Aim of the exercise: Every line of the material is to be transcribed verbatim, with images omitted.

-------------------------

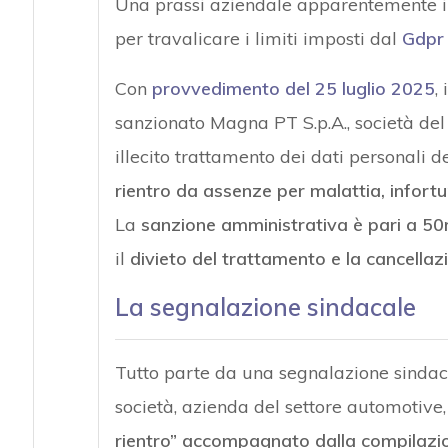
Una prassi aziendale apparentemente im
per travalicare i limiti imposti dal
Gdpr
Con
provvedimento del 25 luglio 2025
,
sanzionato Magna PT S.p.A., società del
illecito trattamento dei dati personali d
rientro da assenze per malattia, infortu
La
sanzione amministrativa è pari a 50
il
divieto del trattamento e la cancellazi
La segnalazione sindacale
Tutto parte da una segnalazione sindaca
società, azienda del settore automotive,
rientro” accompagnato dalla compilazio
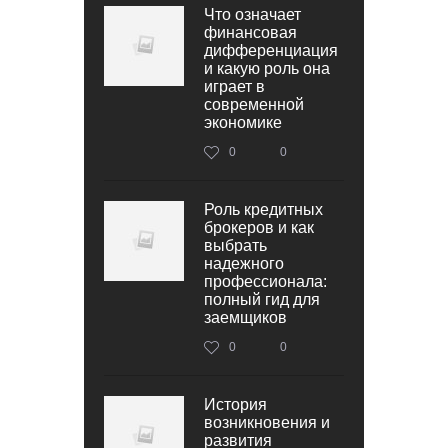
Что означает
финансовая
дифференциация
и какую роль она
играет в
современной
экономике
0
0
Роль кредитных
брокеров и как
выбрать
надежного
профессионала:
полный гид для
заемщиков
0
0
История
возникновения и
развития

-------------------------

Solution:
Una prassi aziendale apparentemente im
per travalicare i limiti imposti dal
Gdpr
Con
provvedimento del 25 luglio 2025
,
sanzionato Magna PT S.p.A., società del
illecito trattamento dei dati personali d
rientro da assenze per malattia, infortu
La
sanzione amministrativa è pari a 50
il
divieto del trattamento e la cancellazi
La segnalazione sindacale
Tutto parte da una segnalazione sindaca
società, azienda del settore automotive,
rientro” accompagnato dalla compilazio
Что означает
финансовая
дифференциация
и какую роль она
играет в
современной
экономике
0
0
Роль кредитных
брокеров и как
выбрать
надежного
профессионала:
полный гид для
заемщиков
0
0
История
возникновения и
развития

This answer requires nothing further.